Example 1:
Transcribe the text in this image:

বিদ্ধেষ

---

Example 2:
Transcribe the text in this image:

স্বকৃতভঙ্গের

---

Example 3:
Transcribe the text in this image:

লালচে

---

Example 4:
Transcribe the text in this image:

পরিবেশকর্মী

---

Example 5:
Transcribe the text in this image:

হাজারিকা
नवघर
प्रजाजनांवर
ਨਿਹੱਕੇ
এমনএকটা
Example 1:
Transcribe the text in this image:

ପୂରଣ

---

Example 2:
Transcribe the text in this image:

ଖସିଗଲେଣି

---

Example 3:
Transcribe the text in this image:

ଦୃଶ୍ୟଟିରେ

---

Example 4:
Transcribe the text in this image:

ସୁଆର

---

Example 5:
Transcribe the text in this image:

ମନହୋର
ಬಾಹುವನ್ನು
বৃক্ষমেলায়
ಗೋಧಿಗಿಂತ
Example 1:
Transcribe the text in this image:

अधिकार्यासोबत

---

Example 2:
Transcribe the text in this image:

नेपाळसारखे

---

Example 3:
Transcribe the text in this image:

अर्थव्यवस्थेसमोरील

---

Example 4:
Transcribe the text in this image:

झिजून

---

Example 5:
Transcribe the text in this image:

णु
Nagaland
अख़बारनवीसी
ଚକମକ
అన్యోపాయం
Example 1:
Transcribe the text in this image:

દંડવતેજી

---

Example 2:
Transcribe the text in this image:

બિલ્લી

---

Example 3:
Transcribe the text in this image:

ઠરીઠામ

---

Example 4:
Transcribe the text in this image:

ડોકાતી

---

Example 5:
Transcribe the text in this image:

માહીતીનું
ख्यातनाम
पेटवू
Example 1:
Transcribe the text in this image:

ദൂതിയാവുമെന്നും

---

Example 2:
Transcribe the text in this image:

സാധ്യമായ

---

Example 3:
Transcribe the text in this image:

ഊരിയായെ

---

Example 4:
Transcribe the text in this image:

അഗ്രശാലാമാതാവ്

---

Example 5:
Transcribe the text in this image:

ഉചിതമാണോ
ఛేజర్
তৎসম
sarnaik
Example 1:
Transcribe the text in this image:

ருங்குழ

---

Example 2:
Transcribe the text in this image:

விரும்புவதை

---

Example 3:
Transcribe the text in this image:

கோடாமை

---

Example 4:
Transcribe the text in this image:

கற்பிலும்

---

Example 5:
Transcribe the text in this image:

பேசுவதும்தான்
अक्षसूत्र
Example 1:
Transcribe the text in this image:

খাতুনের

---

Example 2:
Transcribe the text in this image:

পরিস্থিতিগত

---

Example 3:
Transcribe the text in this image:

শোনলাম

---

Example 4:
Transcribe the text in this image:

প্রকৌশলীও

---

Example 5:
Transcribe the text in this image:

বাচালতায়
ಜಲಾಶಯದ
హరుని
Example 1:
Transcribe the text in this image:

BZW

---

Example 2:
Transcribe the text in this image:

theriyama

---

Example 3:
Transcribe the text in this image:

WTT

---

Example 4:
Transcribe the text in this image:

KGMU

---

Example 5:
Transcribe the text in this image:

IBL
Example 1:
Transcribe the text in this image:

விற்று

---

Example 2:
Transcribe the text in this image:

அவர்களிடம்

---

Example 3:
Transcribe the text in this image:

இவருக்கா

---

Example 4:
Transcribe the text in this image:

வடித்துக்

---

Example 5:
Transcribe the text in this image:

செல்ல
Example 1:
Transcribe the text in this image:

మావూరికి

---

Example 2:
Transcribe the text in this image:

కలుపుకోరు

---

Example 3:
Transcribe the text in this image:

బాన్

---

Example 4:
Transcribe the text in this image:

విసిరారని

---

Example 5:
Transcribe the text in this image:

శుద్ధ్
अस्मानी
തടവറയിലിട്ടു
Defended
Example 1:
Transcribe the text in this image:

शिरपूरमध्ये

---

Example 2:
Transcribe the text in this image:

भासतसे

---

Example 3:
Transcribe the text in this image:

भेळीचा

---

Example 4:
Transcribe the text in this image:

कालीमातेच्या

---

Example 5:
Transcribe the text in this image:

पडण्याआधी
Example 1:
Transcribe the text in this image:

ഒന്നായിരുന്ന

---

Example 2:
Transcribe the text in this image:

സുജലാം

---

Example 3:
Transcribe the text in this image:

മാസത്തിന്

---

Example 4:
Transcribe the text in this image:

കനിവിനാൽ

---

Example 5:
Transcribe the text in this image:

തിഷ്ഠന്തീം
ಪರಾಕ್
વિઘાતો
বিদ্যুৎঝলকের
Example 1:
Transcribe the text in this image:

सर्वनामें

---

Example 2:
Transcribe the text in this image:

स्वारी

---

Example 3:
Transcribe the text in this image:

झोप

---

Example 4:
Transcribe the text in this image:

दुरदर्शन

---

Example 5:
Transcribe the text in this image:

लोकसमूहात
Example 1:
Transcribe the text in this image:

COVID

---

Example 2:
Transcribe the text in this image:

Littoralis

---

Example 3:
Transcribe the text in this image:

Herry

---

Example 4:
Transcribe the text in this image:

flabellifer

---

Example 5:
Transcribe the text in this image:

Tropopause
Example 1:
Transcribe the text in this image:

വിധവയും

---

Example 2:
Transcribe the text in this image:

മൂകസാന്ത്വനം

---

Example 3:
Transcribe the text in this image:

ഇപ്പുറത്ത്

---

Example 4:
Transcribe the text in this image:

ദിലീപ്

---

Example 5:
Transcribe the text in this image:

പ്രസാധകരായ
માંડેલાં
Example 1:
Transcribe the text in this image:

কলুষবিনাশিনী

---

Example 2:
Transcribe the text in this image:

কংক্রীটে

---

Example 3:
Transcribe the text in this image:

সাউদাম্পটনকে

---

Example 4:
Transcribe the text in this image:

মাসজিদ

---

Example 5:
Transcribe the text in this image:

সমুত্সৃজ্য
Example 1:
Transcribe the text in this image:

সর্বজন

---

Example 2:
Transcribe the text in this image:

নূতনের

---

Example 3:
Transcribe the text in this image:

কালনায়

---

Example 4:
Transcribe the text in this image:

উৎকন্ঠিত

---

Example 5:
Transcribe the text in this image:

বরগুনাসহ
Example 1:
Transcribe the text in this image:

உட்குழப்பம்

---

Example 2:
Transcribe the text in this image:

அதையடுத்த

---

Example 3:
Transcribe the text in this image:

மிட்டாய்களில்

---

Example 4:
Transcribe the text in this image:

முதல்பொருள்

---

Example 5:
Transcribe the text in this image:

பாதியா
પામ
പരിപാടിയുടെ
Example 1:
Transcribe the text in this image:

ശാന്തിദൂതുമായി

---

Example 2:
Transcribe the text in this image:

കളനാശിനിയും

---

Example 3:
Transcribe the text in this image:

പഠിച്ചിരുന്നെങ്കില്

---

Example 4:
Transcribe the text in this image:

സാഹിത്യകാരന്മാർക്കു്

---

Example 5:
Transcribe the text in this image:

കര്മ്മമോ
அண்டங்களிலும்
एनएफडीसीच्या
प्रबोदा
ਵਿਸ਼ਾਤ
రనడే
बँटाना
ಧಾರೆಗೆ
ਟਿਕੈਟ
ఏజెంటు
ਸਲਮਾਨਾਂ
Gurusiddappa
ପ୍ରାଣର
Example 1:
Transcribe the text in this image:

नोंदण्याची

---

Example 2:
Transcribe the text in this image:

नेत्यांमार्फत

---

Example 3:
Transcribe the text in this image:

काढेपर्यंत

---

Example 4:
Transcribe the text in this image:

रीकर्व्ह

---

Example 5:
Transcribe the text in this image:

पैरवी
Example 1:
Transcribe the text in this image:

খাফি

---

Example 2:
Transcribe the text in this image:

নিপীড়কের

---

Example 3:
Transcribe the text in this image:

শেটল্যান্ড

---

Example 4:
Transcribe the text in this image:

======

● Problem requirements
Only an exact copy of all the data will do as the answer.

● Answer box
Example 1:
Transcribe the text in this image:

বিদ্ধেষ

---

Example 2:
Transcribe the text in this image:

স্বকৃতভঙ্গের

---

Example 3:
Transcribe the text in this image:

লালচে

---

Example 4:
Transcribe the text in this image:

পরিবেশকর্মী

---

Example 5:
Transcribe the text in this image:

হাজারিকা
नवघर
प्रजाजनांवर
ਨਿਹੱਕੇ
এমনএকটা
Example 1:
Transcribe the text in this image:

ପୂରଣ

---

Example 2:
Transcribe the text in this image:

ଖସିଗଲେଣି

---

Example 3:
Transcribe the text in this image:

ଦୃଶ୍ୟଟିରେ

---

Example 4:
Transcribe the text in this image:

ସୁଆର

---

Example 5:
Transcribe the text in this image:

ମନହୋର
ಬಾಹುವನ್ನು
বৃক্ষমেলায়
ಗೋಧಿಗಿಂತ
Example 1:
Transcribe the text in this image:

अधिकार्यासोबत

---

Example 2:
Transcribe the text in this image:

नेपाळसारखे

---

Example 3:
Transcribe the text in this image:

अर्थव्यवस्थेसमोरील

---

Example 4:
Transcribe the text in this image:

झिजून

---

Example 5:
Transcribe the text in this image:

णु
Nagaland
अख़बारनवीसी
ଚକମକ
అన్యోపాయం
Example 1:
Transcribe the text in this image:

દંડવતેજી

---

Example 2:
Transcribe the text in this image:

બિલ્લી

---

Example 3:
Transcribe the text in this image:

ઠરીઠામ

---

Example 4:
Transcribe the text in this image:

ડોકાતી

---

Example 5:
Transcribe the text in this image:

માહીતીનું
ख्यातनाम
पेटवू
Example 1:
Transcribe the text in this image:

ദൂതിയാവുമെന്നും

---

Example 2:
Transcribe the text in this image:

സാധ്യമായ

---

Example 3:
Transcribe the text in this image:

ഊരിയായെ

---

Example 4:
Transcribe the text in this image:

അഗ്രശാലാമാതാവ്

---

Example 5:
Transcribe the text in this image:

ഉചിതമാണോ
ఛేజర్
তৎসম
sarnaik
Example 1:
Transcribe the text in this image:

ருங்குழ

---

Example 2:
Transcribe the text in this image:

விரும்புவதை

---

Example 3:
Transcribe the text in this image:

கோடாமை

---

Example 4:
Transcribe the text in this image:

கற்பிலும்

---

Example 5:
Transcribe the text in this image:

பேசுவதும்தான்
अक्षसूत्र
Example 1:
Transcribe the text in this image:

খাতুনের

---

Example 2:
Transcribe the text in this image:

পরিস্থিতিগত

---

Example 3:
Transcribe the text in this image:

শোনলাম

---

Example 4:
Transcribe the text in this image:

প্রকৌশলীও

---

Example 5:
Transcribe the text in this image:

বাচালতায়
ಜಲಾಶಯದ
హరుని
Example 1:
Transcribe the text in this image:

BZW

---

Example 2:
Transcribe the text in this image:

theriyama

---

Example 3:
Transcribe the text in this image:

WTT

---

Example 4:
Transcribe the text in this image:

KGMU

---

Example 5:
Transcribe the text in this image:

IBL
Example 1:
Transcribe the text in this image:

விற்று

---

Example 2:
Transcribe the text in this image:

அவர்களிடம்

---

Example 3:
Transcribe the text in this image:

இவருக்கா

---

Example 4:
Transcribe the text in this image:

வடித்துக்

---

Example 5:
Transcribe the text in this image:

செல்ல
Example 1:
Transcribe the text in this image:

మావూరికి

---

Example 2:
Transcribe the text in this image:

కలుపుకోరు

---

Example 3:
Transcribe the text in this image:

బాన్

---

Example 4:
Transcribe the text in this image:

విసిరారని

---

Example 5:
Transcribe the text in this image:

శుద్ధ్
अस्मानी
തടവറയിലിട്ടു
Defended
Example 1:
Transcribe the text in this image:

शिरपूरमध्ये

---

Example 2:
Transcribe the text in this image:

भासतसे

---

Example 3:
Transcribe the text in this image:

भेळीचा

---

Example 4:
Transcribe the text in this image:

कालीमातेच्या

---

Example 5:
Transcribe the text in this image:

पडण्याआधी
Example 1:
Transcribe the text in this image:

ഒന്നായിരുന്ന

---

Example 2:
Transcribe the text in this image:

സുജലാം

---

Example 3:
Transcribe the text in this image:

മാസത്തിന്

---

Example 4:
Transcribe the text in this image:

കനിവിനാൽ

---

Example 5:
Transcribe the text in this image:

തിഷ്ഠന്തീം
ಪರಾಕ್
વિઘાતો
বিদ্যুৎঝলকের
Example 1:
Transcribe the text in this image:

सर्वनामें

---

Example 2:
Transcribe the text in this image:

स्वारी

---

Example 3:
Transcribe the text in this image:

झोप

---

Example 4:
Transcribe the text in this image:

दुरदर्शन

---

Example 5:
Transcribe the text in this image:

लोकसमूहात
Example 1:
Transcribe the text in this image:

COVID

---

Example 2:
Transcribe the text in this image:

Littoralis

---

Example 3:
Transcribe the text in this image:

Herry

---

Example 4:
Transcribe the text in this image:

flabellifer

---

Example 5:
Transcribe the text in this image:

Tropopause
Example 1:
Transcribe the text in this image:

വിധവയും

---

Example 2:
Transcribe the text in this image:

മൂകസാന്ത്വനം

---

Example 3:
Transcribe the text in this image:

ഇപ്പുറത്ത്

---

Example 4:
Transcribe the text in this image:

ദിലീപ്

---

Example 5:
Transcribe the text in this image:

പ്രസാധകരായ
માંડેલાં
Example 1:
Transcribe the text in this image:

কলুষবিনাশিনী

---

Example 2:
Transcribe the text in this image:

কংক্রীটে

---

Example 3:
Transcribe the text in this image:

সাউদাম্পটনকে

---

Example 4:
Transcribe the text in this image:

মাসজিদ

---

Example 5:
Transcribe the text in this image:

সমুত্সৃজ্য
Example 1:
Transcribe the text in this image:

সর্বজন

---

Example 2:
Transcribe the text in this image:

নূতনের

---

Example 3:
Transcribe the text in this image:

কালনায়

---

Example 4:
Transcribe the text in this image:

উৎকন্ঠিত

---

Example 5:
Transcribe the text in this image:

বরগুনাসহ
Example 1:
Transcribe the text in this image:

உட்குழப்பம்

---

Example 2:
Transcribe the text in this image:

அதையடுத்த

---

Example 3:
Transcribe the text in this image:

மிட்டாய்களில்

---

Example 4:
Transcribe the text in this image:

முதல்பொருள்

---

Example 5:
Transcribe the text in this image:

பாதியா
પામ
പരിപാടിയുടെ
Example 1:
Transcribe the text in this image:

ശാന്തിദൂതുമായി

---

Example 2:
Transcribe the text in this image:

കളനാശിനിയും

---

Example 3:
Transcribe the text in this image:

പഠിച്ചിരുന്നെങ്കില്

---

Example 4:
Transcribe the text in this image:

സാഹിത്യകാരന്മാർക്കു്

---

Example 5:
Transcribe the text in this image:

കര്മ്മമോ
அண்டங்களிலும்
एनएफडीसीच्या
प्रबोदा
ਵਿਸ਼ਾਤ
రనడే
बँटाना
ಧಾರೆಗೆ
ਟਿਕੈਟ
ఏజెంటు
ਸਲਮਾਨਾਂ
Gurusiddappa
ପ୍ରାଣର
Example 1:
Transcribe the text in this image:

नोंदण्याची

---

Example 2:
Transcribe the text in this image:

नेत्यांमार्फत

---

Example 3:
Transcribe the text in this image:

काढेपर्यंत

---

Example 4:
Transcribe the text in this image:

रीकर्व्ह

---

Example 5:
Transcribe the text in this image:

पैरवी
Example 1:
Transcribe the text in this image:

খাফি

---

Example 2:
Transcribe the text in this image:

নিপীড়কের

---

Example 3:
Transcribe the text in this image:

শেটল্যান্ড

---

Example 4:
Transcribe the text in this image:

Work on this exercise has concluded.